While the total number of layer hens has fallen by 4.6% over the past year to 305.3m, US Department of Agriculture data show, producers had, as of this month, placed 9.0% more eggs in incubators for hatching.
This increase signals “that layer flocks may increase in the future”, Cal-Maine said.
‘Will continue to have an impact’
However, the initiative will take time to translate into revived egg output, the group said, noting a forecast from analysis group Leap Market Analytics that layer hen inventory will not exceed 320m birds for another year.
“HPAI will continue to have an impact on the overall supply of eggs through the balance of the calendar year and possibly beyond,” Cal-Maine said.

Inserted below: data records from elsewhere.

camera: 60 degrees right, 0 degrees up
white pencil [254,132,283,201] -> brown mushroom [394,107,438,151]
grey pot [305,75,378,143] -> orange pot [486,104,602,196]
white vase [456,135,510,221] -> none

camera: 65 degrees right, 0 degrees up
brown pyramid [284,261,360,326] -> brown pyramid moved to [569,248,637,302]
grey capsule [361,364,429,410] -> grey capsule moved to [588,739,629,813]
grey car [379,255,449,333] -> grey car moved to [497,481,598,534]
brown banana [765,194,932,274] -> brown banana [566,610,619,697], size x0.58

September has witnessed a marked uptick in US bird flu cases, with the total number of poultry affected leaping to 5.69m, from 610,000 birds in August, and 50,000 in July.
US table egg output in August reached 7.78bn pieces (664.4m dozen), up by more than 80m month on month, but down by 222m from the total a year before.
The USDA forecasts total US table egg output in 2022 shrinking by 2.3% year on year to 7.79bn dozen, before recovering by 5.6% in 2023 to 50m dozen.
Soaring prices
The squeeze on supplies has been reflected in soaring prices, which as of Tuesday stood at 413 cents per dozen, as measured by Grade A eggs in New York – more than triple the 120 cents per dozen that they achieved a year before, USDA data show.
For Cal-Maine itself, its average egg sales price in the quarter as ended on August 27 stood at 227.5 cents per dozen, up 84% on the value for the same period of last year.
“Egg prices continued to move higher during the quarter as supply tightened due to the impact of the highly pathogenic avian influenza outbreak,” said Max Bowman, the Cal-Maine Foods chief financial officer.
The group’s revenues more than doubled year on year, to $658.3m.
‘Significant inflationary pressures’
Some of the benefit of the sales rise was eroded by increased costs, with Dolph Baker, the group’s chief executive, noting “significant inflationary pressures” fuelling increases in feed, labour, packaging and distribution bills.
The group said that it “continued to navigate through a tight labour market with higher wages, and incurred higher distribution costs due to the increase in fuel prices”.
Feed costs rose by 23% year on year to $0.567, on a per-dozen-eggs basis, with the company foreseeing “continued corn and soybean upward pricing pressures and further market volatility” well into 2023.
Nonetheless, Cal-Maine reported earnings of $125.1m for the quarter, returning to the black after running up an $18.0m loss a year before.
The earnings figure equated to $2.57 per share, beating the $2.33-per-share number that Wall Street had expected.
Cal-Maine shares stood 0.4% higher at $60.80 in late morning deals in New York.